Source code for clldutils.metadata

"""
JSON-LD - the serialization format used for metadata in CLDF datasets - supports nested data.
To make creating (and reading) this data simpler, this module provides a Python API to build data
structures which "know" how to read from/serialize to JSON-LD.

Usage:

.. code-block:: python

    >>> from clldutils.metadata import *
    >>> md = Metadata(
    ...     title='The Data',
    ...     publisher=Publisher(name='Data Press', place='anywhere'),
    ...     license=License(name='CC-BY-4.0'))
    >>> md.to_jsonld()['dc:license']
    OrderedDict([('name', 'Creative Commons Attribution 4.0'),
                 ('url', 'https://creativecommons.org/licenses/by/4.0/'),
                 ('icon', 'cc-by.png')])
    >>> Metadata.from_jsonld(md.to_jsonld()).publisher.place
    'anywhere'
"""
import collections
import urllib.parse

import attr

from clldutils import licenses

__all__ = ['Publisher', 'License', 'Metadata']


[docs]@attr.s
class Publisher:
    """
    The entity publishing a dataset.

    :ivar name: Name of the publisher.
    :ivar place: Place or address of the publisher, used in "traditional" publisher formats.
    :ivar url: URL linking to the "homepage" of the publisher.
    :ivar contact: An email address under which to contact the publisher of a dataset.
    """
    name = attr.ib(
        metadata=dict(ldkey="http://xmlns.com/foaf/0.1/name"),
        default=None)
    place = attr.ib(
        metadata=dict(ldkey="dc:Location"),
        default=None)
    url = attr.ib(
        metadata=dict(ldkey="http://xmlns.com/foaf/0.1/homepage"),
        default=None)
    contact = attr.ib(
        metadata=dict(ldkey="http://xmlns.com/foaf/0.1/mbox"),
        default=None)


[docs]@attr.s
class License:
    """
    The license under which a dataset is published, characterized with name, URL and an icon.
    """
    name = attr.ib(
        default="Creative Commons Attribution 4.0 International License")
    url = attr.ib(
        default="https://creativecommons.org/licenses/by/4.0/")
    icon = attr.ib(
        default="cc-by.png")

    def __attrs_post_init__(self):
        lic = licenses.find(self.name)
        if lic:
            self.name = lic.name
            self.url = lic.url


[docs]@attr.s
class Metadata:
    """
    Metadata about the published version(s) of a dataset.

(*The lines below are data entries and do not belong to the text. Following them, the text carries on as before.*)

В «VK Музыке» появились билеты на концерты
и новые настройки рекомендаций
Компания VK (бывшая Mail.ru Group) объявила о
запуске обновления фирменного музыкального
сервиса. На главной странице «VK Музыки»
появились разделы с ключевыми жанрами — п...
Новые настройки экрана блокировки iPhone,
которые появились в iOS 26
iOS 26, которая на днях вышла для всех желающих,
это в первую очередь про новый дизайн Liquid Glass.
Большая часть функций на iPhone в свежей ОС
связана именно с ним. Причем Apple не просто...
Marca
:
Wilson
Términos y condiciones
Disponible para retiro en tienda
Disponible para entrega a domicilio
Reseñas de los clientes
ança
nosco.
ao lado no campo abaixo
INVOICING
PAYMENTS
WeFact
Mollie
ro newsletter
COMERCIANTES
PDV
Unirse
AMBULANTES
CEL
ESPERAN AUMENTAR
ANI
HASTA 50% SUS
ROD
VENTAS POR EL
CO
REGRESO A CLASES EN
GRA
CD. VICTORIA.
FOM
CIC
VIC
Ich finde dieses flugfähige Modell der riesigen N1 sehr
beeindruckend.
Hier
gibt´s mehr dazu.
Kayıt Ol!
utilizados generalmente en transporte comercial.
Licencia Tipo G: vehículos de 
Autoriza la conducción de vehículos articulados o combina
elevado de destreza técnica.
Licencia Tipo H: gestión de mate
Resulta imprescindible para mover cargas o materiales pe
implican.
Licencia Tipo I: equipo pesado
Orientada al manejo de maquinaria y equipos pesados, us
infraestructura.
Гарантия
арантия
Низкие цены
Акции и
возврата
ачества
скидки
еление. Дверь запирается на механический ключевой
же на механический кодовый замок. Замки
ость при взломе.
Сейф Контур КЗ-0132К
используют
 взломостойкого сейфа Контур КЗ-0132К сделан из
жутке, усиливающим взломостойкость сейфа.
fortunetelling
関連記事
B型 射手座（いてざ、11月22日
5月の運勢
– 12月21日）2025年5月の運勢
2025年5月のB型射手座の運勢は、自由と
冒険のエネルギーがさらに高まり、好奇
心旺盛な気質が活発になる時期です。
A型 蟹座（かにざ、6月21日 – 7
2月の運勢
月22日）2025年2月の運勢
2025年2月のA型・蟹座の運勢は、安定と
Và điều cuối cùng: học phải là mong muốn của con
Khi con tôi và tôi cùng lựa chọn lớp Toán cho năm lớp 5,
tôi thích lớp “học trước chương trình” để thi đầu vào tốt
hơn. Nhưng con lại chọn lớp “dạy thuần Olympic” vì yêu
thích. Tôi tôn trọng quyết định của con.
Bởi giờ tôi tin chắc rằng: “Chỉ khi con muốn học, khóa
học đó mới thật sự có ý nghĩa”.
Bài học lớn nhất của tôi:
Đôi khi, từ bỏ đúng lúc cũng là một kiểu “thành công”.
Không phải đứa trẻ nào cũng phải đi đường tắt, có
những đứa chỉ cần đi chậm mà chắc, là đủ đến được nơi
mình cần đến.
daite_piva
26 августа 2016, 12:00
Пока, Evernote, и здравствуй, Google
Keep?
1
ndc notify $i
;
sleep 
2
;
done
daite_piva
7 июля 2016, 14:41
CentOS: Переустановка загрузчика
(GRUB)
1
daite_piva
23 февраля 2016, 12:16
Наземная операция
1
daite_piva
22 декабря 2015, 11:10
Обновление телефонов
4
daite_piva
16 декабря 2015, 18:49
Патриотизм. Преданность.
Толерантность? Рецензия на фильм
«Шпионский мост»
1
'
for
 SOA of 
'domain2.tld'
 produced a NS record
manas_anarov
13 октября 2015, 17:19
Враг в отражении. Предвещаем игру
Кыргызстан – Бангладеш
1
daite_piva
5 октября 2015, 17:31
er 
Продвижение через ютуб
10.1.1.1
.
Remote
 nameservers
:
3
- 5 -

    :ivar Publisher publisher: The organisation or institution publishing the dataset.
    :ivar License license: The license under which the dataset can be used.
    :ivar str url: A URL under which the dataset can be browsed.
    :ivar str title: The title of the dataset.
    :ivar str description:
    """
    publisher = attr.ib(default=Publisher(), validator=attr.validators.instance_of(Publisher))
    license = attr.ib(default=License(), validator=attr.validators.instance_of(License))
    url = attr.ib(default=None)
    title = attr.ib(default=None)
    description = attr.ib(default=None)

    @classmethod
    def from_jsonld(cls, d, defaults=None):
        defaults = defaults or {}
        kw = {}
        for k, v in [
            ('dcat:accessURL', 'url'),
            ('dc:title', 'title'),
            ('dc:description', 'description'),
        ]:
            val = d.get(k) or defaults.get(v)
            if val:
                kw[v] = val
        for ldkey, cls_ in [('dc:publisher', Publisher), ('dc:license', License)]:
            ckw = {}
            dd = d.get(ldkey, {})
            for f in attr.fields(cls_):
                ckw[f.name] = dd.get(f.metadata.get('ldkey', f.name)) \
                    or defaults.get('{0}.{1}'.format(ldkey.split(':')[1], f.name))
            kw[cls_.__name__.lower()] = cls_(**{k: v for k, v in ckw.items() if v})
        return cls(**kw)

[docs]    def to_jsonld(self) -> collections.OrderedDict:
        """
        Returns a `dict` suitable for serialization as JSON-LD object, with the metadata tagged
        with suitable common properties.
        """
        items = [("@context", ["http://www.w3.org/ns/csvw", {"@language": "en"}])]
        for k, v in [
            ('dcat:accessURL', 'url'),
            ('dc:title', 'title'),
            ('dc:description', 'description'),
        ]:
            if getattr(self, v):
                items.append((k, getattr(self, v)))
        for ldkey, cls_ in [('dc:publisher', Publisher), ('dc:license', License)]:
            obj = getattr(self, ldkey.split(':')[1])
            json = collections.OrderedDict()
            for f in attr.fields(cls_):
                if getattr(obj, f.name):
                    json[f.metadata.get('ldkey', f.name)] = getattr(obj, f.name)
            items.append((ldkey, json))
        return collections.OrderedDict(items)

    @property
    def domain(self):
        return urllib.parse.urlparse(self.url).netloc